### WHAT YOU ARE ASKED TO DO
Go through the entries below, tally each line that has the word "menu", and give only the total.

━━━ TASK MATERIAL ━━━

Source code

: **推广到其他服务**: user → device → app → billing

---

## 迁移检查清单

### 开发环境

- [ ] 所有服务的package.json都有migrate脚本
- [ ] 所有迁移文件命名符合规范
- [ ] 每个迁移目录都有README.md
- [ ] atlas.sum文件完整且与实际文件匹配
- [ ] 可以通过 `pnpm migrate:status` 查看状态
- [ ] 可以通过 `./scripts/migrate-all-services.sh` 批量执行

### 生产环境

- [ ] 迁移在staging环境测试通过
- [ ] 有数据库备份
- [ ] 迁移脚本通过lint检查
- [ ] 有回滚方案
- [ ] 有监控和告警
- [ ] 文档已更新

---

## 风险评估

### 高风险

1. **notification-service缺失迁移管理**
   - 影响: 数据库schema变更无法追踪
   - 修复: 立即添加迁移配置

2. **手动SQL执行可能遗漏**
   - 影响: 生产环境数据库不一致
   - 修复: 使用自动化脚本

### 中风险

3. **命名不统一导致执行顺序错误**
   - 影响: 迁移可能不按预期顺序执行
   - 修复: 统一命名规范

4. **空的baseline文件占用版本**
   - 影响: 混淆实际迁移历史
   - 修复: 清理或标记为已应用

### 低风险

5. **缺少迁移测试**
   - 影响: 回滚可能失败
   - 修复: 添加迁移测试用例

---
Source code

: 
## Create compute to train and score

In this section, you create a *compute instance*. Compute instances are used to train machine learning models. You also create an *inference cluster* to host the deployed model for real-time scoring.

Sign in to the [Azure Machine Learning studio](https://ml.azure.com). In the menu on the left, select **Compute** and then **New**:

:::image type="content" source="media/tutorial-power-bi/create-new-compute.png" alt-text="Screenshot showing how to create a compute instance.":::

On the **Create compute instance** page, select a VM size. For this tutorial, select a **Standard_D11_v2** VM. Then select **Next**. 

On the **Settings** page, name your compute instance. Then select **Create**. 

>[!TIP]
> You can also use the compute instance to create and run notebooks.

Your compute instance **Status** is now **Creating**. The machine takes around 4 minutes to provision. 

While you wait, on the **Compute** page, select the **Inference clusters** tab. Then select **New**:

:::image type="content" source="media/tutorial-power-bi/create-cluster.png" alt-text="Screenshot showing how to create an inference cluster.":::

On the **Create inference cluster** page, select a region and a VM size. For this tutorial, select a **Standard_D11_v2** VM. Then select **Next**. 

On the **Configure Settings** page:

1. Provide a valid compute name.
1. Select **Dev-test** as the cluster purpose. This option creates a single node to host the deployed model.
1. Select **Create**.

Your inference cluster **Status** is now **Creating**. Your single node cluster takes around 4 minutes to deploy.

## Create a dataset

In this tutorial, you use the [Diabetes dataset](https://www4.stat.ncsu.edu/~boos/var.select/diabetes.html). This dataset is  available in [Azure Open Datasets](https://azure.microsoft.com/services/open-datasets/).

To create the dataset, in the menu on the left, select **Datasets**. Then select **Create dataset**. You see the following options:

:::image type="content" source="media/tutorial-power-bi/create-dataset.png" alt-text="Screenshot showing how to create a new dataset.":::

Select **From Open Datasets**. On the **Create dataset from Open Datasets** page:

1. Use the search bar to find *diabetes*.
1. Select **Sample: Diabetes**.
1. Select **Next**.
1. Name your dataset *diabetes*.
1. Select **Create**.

━━━

### OUTPUT FOR THIS TASK
2